Pero ya alcanzada la detención del Gallo, cuando concluya
la marea que erosiona las bases de la comisaría, y pasado el ímpetu
de los reclamos, pocos sueñan en estas comarcas con la unión
de dos elementos irreconciliables. En el fondo, muchos suponen que las
cosas seguirán como antes, que la estructura de poder nepótico
se mantendrá repartida entre unos pocos apellidos, como lo era
en la Catamarca de los Saadi. Aunque algunos signos evidencian el hartazgo.
Es cierto que el caso Melmann encuentra diferencias con el de María
Soledad Morales: el hecho en sí no tiene origen político,
no es un integrante de las familias del poder quien queda entre las rejas
y la sospecha generalizada, y nadie hubiera imaginado a Ramón Saadi
o al Gordo Luque caminando al frente de una marcha, codo a codo con los
Morales, como lo hizo el intendente Honores.
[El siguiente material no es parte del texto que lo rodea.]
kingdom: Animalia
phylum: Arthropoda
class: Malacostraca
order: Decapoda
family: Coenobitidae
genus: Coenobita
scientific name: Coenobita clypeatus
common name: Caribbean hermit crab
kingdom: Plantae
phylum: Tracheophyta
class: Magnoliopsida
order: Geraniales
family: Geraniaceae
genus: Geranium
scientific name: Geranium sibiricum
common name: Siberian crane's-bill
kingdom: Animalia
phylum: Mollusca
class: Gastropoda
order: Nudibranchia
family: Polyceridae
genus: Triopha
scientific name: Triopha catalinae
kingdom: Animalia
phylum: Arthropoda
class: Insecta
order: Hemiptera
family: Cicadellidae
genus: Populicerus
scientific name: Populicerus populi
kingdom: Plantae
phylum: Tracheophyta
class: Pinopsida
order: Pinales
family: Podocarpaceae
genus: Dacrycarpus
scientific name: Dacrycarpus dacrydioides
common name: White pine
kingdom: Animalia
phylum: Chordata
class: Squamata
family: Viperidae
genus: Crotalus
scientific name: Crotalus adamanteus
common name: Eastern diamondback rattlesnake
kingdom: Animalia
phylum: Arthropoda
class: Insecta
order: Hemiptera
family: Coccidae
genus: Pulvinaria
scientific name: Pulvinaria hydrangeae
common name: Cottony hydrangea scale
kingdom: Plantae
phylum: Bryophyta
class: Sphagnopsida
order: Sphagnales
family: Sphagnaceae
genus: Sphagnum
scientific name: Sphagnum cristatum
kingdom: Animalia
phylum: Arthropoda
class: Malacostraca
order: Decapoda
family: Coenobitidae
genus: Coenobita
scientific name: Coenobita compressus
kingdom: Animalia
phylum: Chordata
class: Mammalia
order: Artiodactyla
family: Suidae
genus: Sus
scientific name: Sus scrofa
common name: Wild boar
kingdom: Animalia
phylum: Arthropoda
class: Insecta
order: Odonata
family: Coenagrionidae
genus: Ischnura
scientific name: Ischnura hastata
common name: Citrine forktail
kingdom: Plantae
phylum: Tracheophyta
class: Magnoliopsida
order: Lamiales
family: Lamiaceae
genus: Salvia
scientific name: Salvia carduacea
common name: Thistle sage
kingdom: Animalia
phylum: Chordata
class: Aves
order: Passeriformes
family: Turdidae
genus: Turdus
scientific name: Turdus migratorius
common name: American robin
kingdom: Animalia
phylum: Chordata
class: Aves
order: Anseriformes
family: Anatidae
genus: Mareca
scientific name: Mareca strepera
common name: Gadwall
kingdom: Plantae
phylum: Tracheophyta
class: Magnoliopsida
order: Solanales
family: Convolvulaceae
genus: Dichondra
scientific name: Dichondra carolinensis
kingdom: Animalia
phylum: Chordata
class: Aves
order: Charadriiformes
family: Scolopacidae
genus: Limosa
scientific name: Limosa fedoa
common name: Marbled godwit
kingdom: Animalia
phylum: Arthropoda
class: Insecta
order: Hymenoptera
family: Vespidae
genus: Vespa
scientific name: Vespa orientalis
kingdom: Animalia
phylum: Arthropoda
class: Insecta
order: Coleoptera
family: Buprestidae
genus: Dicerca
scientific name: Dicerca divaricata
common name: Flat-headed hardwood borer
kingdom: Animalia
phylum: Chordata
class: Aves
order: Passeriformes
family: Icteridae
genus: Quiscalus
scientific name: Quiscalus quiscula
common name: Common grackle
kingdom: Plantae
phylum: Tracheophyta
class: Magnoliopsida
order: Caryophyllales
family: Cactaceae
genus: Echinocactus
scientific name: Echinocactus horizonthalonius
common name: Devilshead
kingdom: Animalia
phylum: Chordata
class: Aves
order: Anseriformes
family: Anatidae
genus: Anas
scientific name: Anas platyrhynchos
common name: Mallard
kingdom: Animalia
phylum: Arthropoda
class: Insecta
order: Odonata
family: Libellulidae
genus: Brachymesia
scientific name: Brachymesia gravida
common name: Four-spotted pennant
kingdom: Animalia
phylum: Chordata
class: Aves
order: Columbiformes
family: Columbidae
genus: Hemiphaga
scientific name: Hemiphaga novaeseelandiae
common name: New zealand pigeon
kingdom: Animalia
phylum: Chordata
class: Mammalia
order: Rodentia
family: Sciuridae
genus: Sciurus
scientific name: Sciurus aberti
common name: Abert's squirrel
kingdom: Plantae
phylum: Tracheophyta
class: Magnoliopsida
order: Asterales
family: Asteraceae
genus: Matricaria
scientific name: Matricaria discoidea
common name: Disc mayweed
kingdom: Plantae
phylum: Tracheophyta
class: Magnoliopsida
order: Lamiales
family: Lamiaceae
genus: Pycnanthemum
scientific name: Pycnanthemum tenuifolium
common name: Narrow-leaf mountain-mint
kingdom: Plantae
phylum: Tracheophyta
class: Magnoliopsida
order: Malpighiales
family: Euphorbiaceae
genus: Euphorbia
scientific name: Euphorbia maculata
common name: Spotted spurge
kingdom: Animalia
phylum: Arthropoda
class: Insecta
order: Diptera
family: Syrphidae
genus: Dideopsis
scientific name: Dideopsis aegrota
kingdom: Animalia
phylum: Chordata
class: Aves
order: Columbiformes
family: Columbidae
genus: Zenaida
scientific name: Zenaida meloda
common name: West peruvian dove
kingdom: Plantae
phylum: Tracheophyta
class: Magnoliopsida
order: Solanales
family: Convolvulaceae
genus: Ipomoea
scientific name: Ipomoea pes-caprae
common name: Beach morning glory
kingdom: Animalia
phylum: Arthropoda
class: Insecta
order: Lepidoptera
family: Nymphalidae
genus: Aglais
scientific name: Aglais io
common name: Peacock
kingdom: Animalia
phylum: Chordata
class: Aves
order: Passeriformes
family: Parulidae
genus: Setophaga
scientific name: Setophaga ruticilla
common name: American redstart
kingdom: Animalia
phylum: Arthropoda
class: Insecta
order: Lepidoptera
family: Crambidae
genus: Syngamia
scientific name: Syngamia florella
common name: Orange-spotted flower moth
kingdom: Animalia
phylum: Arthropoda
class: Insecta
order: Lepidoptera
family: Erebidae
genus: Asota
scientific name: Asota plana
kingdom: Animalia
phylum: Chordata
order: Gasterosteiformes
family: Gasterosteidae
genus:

Pero también es cierto
que Natalia murió en el marco de un pueblo sometido al poder de
pocos apellidos, que integrantes de uno u otro partido son dueños
de los boliches tan cuestionados y que la corrupción y conexión
policial con el delito no pueden sostenerse sin un poder que actúe
con la política de los osos.
El poder en Miramar pasa por los apellidos, como en San Luis o Catamarca,
como en el Santiago del Estero de la Nina juarista o tantas otras localidades
del interior argentino. Lugares donde simples hechos policiales hicieron
estallar la caldera y crujir las estructuras. En Tres Arroyos, la violación
y muerte de Nair Mostafá terminó en una pueblada que arrasó
con la comisaría. En San Luis, el descubrimiento de dos chicos
asesinados en un descampado terminó descubriendo el atroz manejo
de la Justicia por parte del gobierno. En Catamarca, la impunidad del
poder político intervino en la muerte de la joven María
Soledad.
En Miramar, el caso surgió como un hecho absolutamente policial.
La desaparición de una adolescente desconocida para la opinión
pública. Después, y este diario lo anticipó, se supo
de la vinculación del sospechoso con la policía. Más
tarde aparecieron nombres de uniformados. También, las acusaciones
a los boliches de la zona del muelle. La pregunta que se hace la sociedad
miramarense es sencilla: ¿quién permite que los boliches
no tengan control? ¿Quién sostiene a semejante policía?